TO-DO ITEM:
Each record is to be given again without alteration.
/---
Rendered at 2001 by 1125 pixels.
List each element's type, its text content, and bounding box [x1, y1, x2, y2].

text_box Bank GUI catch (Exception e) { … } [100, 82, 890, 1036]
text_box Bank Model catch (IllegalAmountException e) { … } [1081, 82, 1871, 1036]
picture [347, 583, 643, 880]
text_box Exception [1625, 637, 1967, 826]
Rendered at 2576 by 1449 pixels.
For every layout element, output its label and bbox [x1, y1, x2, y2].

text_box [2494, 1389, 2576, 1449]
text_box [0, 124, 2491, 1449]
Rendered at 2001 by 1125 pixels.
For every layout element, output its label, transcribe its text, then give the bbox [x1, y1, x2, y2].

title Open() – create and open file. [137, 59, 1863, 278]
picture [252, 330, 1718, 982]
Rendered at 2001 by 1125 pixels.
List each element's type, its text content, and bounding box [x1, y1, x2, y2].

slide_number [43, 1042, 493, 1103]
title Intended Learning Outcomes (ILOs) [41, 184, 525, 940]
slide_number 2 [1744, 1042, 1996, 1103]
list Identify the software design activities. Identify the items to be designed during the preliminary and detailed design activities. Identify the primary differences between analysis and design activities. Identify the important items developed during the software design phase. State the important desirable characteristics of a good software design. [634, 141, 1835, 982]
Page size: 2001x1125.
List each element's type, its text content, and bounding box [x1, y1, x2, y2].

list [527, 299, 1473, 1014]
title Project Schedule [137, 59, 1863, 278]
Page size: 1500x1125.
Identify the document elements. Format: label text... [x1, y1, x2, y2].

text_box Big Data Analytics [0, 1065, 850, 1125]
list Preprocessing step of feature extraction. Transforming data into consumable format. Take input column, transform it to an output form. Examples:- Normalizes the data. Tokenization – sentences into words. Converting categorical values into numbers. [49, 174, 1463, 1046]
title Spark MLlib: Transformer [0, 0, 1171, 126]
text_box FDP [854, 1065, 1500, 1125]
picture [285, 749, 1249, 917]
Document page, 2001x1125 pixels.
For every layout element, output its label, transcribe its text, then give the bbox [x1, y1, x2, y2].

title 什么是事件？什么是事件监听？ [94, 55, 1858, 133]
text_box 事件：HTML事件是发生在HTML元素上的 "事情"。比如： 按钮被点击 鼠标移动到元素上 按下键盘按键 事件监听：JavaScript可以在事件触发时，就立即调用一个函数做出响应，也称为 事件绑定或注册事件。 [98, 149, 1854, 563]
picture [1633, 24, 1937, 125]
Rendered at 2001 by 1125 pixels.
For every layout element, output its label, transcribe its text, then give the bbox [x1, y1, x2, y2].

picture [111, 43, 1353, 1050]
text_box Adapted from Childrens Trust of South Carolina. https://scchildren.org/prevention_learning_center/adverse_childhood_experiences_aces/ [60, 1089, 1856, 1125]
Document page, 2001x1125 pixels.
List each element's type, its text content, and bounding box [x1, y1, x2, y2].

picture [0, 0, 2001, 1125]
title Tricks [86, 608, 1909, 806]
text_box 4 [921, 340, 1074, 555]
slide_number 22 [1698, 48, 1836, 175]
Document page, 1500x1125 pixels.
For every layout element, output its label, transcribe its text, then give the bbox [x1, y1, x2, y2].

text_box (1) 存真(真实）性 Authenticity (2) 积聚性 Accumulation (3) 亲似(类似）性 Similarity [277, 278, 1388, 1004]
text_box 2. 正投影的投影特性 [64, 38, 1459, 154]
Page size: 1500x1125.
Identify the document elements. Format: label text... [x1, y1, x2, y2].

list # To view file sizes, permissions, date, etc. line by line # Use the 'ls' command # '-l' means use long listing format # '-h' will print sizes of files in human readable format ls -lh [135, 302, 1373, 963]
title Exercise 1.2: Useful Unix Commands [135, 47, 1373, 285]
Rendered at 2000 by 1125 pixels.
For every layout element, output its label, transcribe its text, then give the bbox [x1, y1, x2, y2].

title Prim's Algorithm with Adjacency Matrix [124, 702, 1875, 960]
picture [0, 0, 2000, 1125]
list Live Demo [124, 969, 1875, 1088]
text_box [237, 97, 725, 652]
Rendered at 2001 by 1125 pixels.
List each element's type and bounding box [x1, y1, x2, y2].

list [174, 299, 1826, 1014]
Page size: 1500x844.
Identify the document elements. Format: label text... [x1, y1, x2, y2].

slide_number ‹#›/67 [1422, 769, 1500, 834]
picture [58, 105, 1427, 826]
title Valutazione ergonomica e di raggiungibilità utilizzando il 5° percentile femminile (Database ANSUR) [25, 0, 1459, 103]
\---
EXERCISE RESPONSE:
Rendered at 2001 by 1125 pixels.
List each element's type, its text content, and bounding box [x1, y1, x2, y2].

text_box Bank GUI catch (Exception e) { … } [100, 82, 890, 1036]
text_box Bank Model catch (IllegalAmountException e) { … } [1081, 82, 1871, 1036]
picture [347, 583, 643, 880]
text_box Exception [1625, 637, 1967, 826]
Rendered at 2576 by 1449 pixels.
For every layout element, output its label and bbox [x1, y1, x2, y2].

text_box [2494, 1389, 2576, 1449]
text_box [0, 124, 2491, 1449]
Rendered at 2001 by 1125 pixels.
For every layout element, output its label, transcribe its text, then give the bbox [x1, y1, x2, y2].

title Open() – create and open file. [137, 59, 1863, 278]
picture [252, 330, 1718, 982]
Rendered at 2001 by 1125 pixels.
List each element's type, its text content, and bounding box [x1, y1, x2, y2].

slide_number [43, 1042, 493, 1103]
title Intended Learning Outcomes (ILOs) [41, 184, 525, 940]
slide_number 2 [1744, 1042, 1996, 1103]
list Identify the software design activities. Identify the items to be designed during the preliminary and detailed design activities. Identify the primary differences between analysis and design activities. Identify the important items developed during the software design phase. State the important desirable characteristics of a good software design. [634, 141, 1835, 982]
Page size: 2001x1125.
List each element's type, its text content, and bounding box [x1, y1, x2, y2].

list [527, 299, 1473, 1014]
title Project Schedule [137, 59, 1863, 278]
Page size: 1500x1125.
Identify the document elements. Format: label text... [x1, y1, x2, y2].

text_box Big Data Analytics [0, 1065, 850, 1125]
list Preprocessing step of feature extraction. Transforming data into consumable format. Take input column, transform it to an output form. Examples:- Normalizes the data. Tokenization – sentences into words. Converting categorical values into numbers. [49, 174, 1463, 1046]
title Spark MLlib: Transformer [0, 0, 1171, 126]
text_box FDP [854, 1065, 1500, 1125]
picture [285, 749, 1249, 917]
Document page, 2001x1125 pixels.
For every layout element, output its label, transcribe its text, then give the bbox [x1, y1, x2, y2].

title 什么是事件？什么是事件监听？ [94, 55, 1858, 133]
text_box 事件：HTML事件是发生在HTML元素上的 "事情"。比如： 按钮被点击 鼠标移动到元素上 按下键盘按键 事件监听：JavaScript可以在事件触发时，就立即调用一个函数做出响应，也称为 事件绑定或注册事件。 [98, 149, 1854, 563]
picture [1633, 24, 1937, 125]
Rendered at 2001 by 1125 pixels.
For every layout element, output its label, transcribe its text, then give the bbox [x1, y1, x2, y2].

picture [111, 43, 1353, 1050]
text_box Adapted from Childrens Trust of South Carolina. https://scchildren.org/prevention_learning_center/adverse_childhood_experiences_aces/ [60, 1089, 1856, 1125]
Document page, 2001x1125 pixels.
List each element's type, its text content, and bounding box [x1, y1, x2, y2].

picture [0, 0, 2001, 1125]
title Tricks [86, 608, 1909, 806]
text_box 4 [921, 340, 1074, 555]
slide_number 22 [1698, 48, 1836, 175]
Document page, 1500x1125 pixels.
For every layout element, output its label, transcribe its text, then give the bbox [x1, y1, x2, y2].

text_box (1) 存真(真实）性 Authenticity (2) 积聚性 Accumulation (3) 亲似(类似）性 Similarity [277, 278, 1388, 1004]
text_box 2. 正投影的投影特性 [64, 38, 1459, 154]
Page size: 1500x1125.
Identify the document elements. Format: label text... [x1, y1, x2, y2].

list # To view file sizes, permissions, date, etc. line by line # Use the 'ls' command # '-l' means use long listing format # '-h' will print sizes of files in human readable format ls -lh [135, 302, 1373, 963]
title Exercise 1.2: Useful Unix Commands [135, 47, 1373, 285]
Rendered at 2000 by 1125 pixels.
For every layout element, output its label, transcribe its text, then give the bbox [x1, y1, x2, y2].

title Prim's Algorithm with Adjacency Matrix [124, 702, 1875, 960]
picture [0, 0, 2000, 1125]
list Live Demo [124, 969, 1875, 1088]
text_box [237, 97, 725, 652]
Rendered at 2001 by 1125 pixels.
List each element's type and bounding box [x1, y1, x2, y2].

list [174, 299, 1826, 1014]
Page size: 1500x844.
Identify the document elements. Format: label text... [x1, y1, x2, y2].

slide_number ‹#›/67 [1422, 769, 1500, 834]
picture [58, 105, 1427, 826]
title Valutazione ergonomica e di raggiungibilità utilizzando il 5° percentile femminile (Database ANSUR) [25, 0, 1459, 103]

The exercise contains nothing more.